Wednesday, July 03, 2024

Going Home

 I've been reading a lot lately about dealing with dementia-related requests to "go home".  We deal with this on almost a daily basis with my 95-year-old mother. When she demands to go home, even begins crying because we won't take her home to her own bed in her own room, it is heartbreaking. When she tells us that she has to get out of here because this isn't where she's supposed to be, it feels like negating the sacrifice of the last 18 years of her living with us. 

I can deal with the incontinence, changing the bed almost every day, helping her with her adult diapers and bathroom duties. I can deal with a lot -- that's what loving a mother is all about. 

I can even deal with the 3 or 4 a.m. calls for help, waking us from a deep sleep just to find out that her blanket fell off the bed and she needs it pulled back up. I can deal with being exhausted all day long as a consequence of the early morning demands for attention.

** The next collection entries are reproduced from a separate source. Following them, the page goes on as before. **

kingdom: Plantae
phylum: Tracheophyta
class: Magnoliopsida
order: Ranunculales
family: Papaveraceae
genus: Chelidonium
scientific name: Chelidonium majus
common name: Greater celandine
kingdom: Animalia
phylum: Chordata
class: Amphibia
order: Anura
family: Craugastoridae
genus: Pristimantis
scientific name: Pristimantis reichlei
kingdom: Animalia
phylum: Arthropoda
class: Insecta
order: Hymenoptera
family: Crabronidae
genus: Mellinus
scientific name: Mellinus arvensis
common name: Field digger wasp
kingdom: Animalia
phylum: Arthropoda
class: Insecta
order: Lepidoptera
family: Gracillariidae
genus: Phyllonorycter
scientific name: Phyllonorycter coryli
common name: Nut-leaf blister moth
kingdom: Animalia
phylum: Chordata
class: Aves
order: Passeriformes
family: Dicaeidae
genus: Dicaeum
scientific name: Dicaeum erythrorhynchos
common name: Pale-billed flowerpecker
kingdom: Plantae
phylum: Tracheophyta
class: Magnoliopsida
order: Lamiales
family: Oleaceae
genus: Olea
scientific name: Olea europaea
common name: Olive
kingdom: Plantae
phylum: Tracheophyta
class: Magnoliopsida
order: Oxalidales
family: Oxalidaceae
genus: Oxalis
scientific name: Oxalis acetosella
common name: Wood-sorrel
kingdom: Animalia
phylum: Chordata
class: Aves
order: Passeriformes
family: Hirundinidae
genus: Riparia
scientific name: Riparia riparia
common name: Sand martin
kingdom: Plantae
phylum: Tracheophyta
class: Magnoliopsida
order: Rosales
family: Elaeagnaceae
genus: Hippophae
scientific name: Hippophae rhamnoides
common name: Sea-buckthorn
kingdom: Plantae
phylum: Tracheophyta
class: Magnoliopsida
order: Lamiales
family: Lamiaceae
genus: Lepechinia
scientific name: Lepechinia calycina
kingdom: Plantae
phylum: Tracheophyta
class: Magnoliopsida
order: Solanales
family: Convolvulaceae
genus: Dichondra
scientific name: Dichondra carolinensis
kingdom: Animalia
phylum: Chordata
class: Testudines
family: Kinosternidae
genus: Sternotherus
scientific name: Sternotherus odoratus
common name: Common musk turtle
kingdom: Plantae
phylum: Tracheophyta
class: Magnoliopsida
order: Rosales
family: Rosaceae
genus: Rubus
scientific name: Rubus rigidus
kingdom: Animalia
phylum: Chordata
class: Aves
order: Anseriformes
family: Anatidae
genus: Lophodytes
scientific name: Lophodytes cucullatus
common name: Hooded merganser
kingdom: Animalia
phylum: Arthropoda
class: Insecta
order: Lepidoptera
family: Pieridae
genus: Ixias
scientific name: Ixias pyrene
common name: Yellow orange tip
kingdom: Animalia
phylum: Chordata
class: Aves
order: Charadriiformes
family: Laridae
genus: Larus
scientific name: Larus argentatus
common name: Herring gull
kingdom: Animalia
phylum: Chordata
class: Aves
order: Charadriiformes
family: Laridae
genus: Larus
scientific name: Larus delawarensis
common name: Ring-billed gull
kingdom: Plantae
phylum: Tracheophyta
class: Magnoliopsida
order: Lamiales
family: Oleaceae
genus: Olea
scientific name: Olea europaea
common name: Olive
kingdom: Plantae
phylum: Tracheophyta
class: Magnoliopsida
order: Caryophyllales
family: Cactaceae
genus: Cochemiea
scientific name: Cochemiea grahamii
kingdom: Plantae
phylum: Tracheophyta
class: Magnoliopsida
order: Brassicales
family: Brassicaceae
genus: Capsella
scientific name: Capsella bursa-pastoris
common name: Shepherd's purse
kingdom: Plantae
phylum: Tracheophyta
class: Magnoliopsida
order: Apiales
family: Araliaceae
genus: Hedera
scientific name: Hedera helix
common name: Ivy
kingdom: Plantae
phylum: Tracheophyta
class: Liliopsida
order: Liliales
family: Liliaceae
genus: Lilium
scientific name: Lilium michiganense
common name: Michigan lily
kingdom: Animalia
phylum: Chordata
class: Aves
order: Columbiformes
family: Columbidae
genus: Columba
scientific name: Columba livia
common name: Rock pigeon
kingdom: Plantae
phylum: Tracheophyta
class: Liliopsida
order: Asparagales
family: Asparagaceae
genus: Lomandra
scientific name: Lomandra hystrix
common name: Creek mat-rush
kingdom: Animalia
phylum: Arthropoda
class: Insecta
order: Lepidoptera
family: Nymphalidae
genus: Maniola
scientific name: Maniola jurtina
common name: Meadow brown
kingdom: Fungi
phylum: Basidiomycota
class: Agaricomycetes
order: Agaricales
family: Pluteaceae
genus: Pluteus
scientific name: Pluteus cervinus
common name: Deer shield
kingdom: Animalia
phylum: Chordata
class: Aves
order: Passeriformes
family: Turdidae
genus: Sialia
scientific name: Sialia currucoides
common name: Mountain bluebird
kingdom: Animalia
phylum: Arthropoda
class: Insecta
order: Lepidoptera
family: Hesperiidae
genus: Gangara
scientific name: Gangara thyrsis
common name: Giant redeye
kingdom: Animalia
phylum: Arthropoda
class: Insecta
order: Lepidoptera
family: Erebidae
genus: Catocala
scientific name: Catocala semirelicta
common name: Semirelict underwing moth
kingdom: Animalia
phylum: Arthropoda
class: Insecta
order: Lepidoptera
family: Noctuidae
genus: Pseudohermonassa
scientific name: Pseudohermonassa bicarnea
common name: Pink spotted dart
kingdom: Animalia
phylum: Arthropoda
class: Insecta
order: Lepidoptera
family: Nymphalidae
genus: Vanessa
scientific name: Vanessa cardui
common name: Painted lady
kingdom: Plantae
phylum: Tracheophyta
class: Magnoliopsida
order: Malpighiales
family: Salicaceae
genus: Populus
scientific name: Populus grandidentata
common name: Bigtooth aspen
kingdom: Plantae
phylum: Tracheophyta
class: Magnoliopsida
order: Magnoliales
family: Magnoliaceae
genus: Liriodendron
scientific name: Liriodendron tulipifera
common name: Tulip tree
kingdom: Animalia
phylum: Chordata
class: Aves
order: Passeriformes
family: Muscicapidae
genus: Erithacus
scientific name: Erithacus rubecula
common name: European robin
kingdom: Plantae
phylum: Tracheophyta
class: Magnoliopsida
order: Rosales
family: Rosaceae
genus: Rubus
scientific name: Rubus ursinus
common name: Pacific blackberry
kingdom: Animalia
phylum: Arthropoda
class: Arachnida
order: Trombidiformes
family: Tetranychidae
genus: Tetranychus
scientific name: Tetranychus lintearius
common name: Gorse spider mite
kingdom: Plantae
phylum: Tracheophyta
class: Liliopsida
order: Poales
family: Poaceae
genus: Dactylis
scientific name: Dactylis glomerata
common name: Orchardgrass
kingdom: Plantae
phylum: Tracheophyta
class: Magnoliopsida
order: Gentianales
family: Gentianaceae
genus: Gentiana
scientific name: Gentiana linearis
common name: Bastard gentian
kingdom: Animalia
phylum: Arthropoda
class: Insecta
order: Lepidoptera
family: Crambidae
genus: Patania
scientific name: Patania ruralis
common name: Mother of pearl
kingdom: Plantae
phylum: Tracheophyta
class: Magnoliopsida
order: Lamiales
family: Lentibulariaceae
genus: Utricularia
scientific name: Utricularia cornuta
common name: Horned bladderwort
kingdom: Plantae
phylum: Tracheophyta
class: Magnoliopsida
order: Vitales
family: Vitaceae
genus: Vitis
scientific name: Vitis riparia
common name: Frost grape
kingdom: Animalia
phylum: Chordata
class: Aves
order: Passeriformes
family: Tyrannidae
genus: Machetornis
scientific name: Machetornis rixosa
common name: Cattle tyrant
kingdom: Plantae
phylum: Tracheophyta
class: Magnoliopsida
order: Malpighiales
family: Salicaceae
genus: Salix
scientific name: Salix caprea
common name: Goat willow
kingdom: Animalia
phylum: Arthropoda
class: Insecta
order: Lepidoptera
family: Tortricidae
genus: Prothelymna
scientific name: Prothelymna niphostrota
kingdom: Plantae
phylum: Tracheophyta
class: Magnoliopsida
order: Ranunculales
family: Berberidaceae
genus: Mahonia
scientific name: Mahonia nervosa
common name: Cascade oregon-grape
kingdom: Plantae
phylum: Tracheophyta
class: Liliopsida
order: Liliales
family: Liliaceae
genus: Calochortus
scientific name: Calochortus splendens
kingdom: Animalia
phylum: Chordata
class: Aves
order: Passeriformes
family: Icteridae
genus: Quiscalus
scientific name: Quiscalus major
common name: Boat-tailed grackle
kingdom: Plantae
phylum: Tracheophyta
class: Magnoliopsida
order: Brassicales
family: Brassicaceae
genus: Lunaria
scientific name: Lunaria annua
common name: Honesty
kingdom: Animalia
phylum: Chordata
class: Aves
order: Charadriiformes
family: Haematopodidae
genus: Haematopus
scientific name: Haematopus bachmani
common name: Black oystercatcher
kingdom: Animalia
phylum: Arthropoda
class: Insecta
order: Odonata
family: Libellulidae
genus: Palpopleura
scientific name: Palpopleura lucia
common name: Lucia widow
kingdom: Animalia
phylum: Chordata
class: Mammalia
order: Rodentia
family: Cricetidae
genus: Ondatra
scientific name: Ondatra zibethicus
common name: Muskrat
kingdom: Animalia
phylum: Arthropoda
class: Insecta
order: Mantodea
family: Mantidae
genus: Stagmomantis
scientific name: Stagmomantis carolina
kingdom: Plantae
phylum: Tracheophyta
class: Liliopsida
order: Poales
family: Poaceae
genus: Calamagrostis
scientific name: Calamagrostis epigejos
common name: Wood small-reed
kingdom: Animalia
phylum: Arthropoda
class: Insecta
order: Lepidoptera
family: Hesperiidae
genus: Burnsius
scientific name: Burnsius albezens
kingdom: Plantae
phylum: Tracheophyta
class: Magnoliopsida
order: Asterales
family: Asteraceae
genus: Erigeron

What is hard to deal with is the sense that I'm not doing enough. I've tried to make our house a home for her, bending over backwards (sometimes too much, according to my wife) to keep her comfortable, fed, clean, etc. To be told that she isn't "home" hurts. 

 I've tried to find out what "home" is to her -- is it Mount Pleasant, LaVista, Omaha, Johnny Creek, Delano, ... even back to 23rd Street. She doesn't know (another of the most frustrating issues of dementia is her answer to every question is "I don't know"). As I read about this wanting-to-go-home feature of dementia, I learn that "home" isn't likely a place for her as much as it is a feeling of security, of comfort, of peace. She's longing for that -- and as hard as it is, given the lack of logical processing in her brain, we have to accept that sometimes she doesn't feel home. But home is not here. It isn't a place.

In those moments, we have to restore her sense of security, of comfort, of peace. Since she can't verbalize what is making her uncomfortable, it's a lot like guessing why an infant is crying -- an impossible situation. I don't know how to make her feel at home, but I will keep trying.